SharePoint Workflows: Failed on Start (retrying)

At one of my clients, I’m using a pretty simple SharePoint Designer workflow to manage their Purchase Order approval process.  About half the time, the workflow runs fine.  The other half, the workflow instance gets stuck with the status ‘Failed on Start (retrying)’.  If I terminate the “stuck” instance and fire it off again manually, it runs fine, so I don’t think that it’s a bug in my code or bad data.

The environment is WSS and seems to be up to rev on all of the patches and hotfixes.  There aren’t any other workflows running, though folks at the client have done some experimenting, so workflows have been running in the past.

Looking around the Web, this doesn’t seem to be a unusual occurrence, but I haven’t found anything authoritative enough to explain it.  One suggested fix is to reset the WWF counters by running this command:

Lodctr /R c:WindowsMicrosoft.NetFrameworkv3.0Windows Workflow Foundationperfcounters.ini

We ran it, and everything seems to be working fine now.  I’ll update this post if we learn anything more…

2008-10-13

Alas, the attempt to fix things above did not seem to work. The documents are all being submitted by one person, and there still doesn’t seem to be any pattern to the successes vs. failures.  Whenever the workflows are getting stuck, I’m seeing a permission error in the logs like this:

10/13/2008 08:52:33.66     w3wp.exe (0x178C)                          0x047C     Windows SharePoint Services     Workflow Infrastructure         98d8     Unexpected System.UnauthorizedAccessException: Access is denied. (Exception from HRESULT: 0x80070005 (E_ACCESSDENIED))     at Microsoft.SharePoint.SPGlobal.HandleUnauthorizedAccessException(UnauthorizedAccessException ex)     at Microsoft.SharePoint.Library.SPRequest.AddWorkItem(String bstrUrl, Guid& pWorkItemId, DateTime& pDeliveryDate, Guid workItemType, Guid workItemSubType, Guid parentId, Int32& pItemId, Boolean bRememberWebId, Guid& pItemGuid, Guid& pBatchId, Int32 userId, Object varBinaryPayload, String pwzTextPayload, Guid processingId, Boolean bAutoDelete)     at Microsoft.SharePoint.SPWorkItemCollection.Add(DateTime deliveryDate, Guid workItemId, Guid workItemSubType, Int32 itemId, Guid batchId, Guid itemGuid, Boolean rememberWebId, Int32 userId, Byte[] binaryPayload, String textPayload, Boo… 

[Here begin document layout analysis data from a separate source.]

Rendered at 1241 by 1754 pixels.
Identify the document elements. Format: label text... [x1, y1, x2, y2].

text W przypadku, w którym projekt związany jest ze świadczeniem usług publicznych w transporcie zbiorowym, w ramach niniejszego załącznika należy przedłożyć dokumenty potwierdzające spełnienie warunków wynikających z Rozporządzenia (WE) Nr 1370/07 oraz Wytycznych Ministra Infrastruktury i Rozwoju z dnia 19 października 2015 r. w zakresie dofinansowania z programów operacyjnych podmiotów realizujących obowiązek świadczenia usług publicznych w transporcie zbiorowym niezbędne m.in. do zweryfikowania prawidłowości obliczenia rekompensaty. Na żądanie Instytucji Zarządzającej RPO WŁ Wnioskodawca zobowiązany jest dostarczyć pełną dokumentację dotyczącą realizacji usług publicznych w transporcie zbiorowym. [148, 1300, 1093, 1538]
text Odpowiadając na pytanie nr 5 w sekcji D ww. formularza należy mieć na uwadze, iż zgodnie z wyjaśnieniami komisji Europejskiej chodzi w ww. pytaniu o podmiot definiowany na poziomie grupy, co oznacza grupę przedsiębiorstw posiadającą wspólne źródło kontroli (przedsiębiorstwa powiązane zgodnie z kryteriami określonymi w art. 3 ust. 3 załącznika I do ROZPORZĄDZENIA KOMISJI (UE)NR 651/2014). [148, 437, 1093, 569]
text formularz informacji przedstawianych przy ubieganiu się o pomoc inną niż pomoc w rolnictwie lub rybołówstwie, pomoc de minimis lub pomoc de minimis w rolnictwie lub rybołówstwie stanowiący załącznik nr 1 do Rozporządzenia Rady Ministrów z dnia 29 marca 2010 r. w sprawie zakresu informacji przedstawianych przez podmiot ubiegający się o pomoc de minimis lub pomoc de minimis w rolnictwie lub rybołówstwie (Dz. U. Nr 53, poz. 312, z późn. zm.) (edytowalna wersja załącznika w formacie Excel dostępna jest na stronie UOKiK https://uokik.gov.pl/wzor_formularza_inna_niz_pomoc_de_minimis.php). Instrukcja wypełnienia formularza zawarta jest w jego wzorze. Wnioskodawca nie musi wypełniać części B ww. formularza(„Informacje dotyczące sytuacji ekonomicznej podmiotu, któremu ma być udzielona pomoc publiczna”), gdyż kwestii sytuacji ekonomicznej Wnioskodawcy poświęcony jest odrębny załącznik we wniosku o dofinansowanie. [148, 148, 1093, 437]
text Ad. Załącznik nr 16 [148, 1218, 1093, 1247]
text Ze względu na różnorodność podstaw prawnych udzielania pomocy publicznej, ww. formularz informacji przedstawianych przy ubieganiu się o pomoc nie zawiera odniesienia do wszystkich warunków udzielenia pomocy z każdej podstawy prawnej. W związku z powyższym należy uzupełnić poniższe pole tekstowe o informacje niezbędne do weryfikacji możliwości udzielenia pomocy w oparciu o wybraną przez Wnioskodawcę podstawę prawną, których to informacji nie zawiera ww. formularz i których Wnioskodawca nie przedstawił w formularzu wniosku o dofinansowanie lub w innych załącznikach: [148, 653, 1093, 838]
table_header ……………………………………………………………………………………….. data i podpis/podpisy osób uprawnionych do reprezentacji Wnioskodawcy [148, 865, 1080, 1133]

10/13/2008 08:52:33.66*    w3wp.exe (0x178C)                          0x047C     Windows SharePoint Services     Workflow Infrastructure         98d8     Unexpected …lean inProgress, Boolean autoDeleteOldUnprocessedEvents)     at Microsoft.SharePoint.Workflow.SPWorkflowPendingEventCollection.Enqueue(SPWorkflowEvent workflowEvent, DateTime deliveryTime, SPRunWorkflowOptions runOptions)     at Microsoft.SharePoint.Workflow.SPWorkflowManager.RunWorkflowElev(SPWorkflow originalWorkflow, SPWorkflow workflow, Collection`1 events, SPRunWorkflowOptions runOptions)

I think that the error being a permissions one may be misleading, but I’ve tried bumping up the permissions for the person who is submitting the documents to the library to Full Control anyway.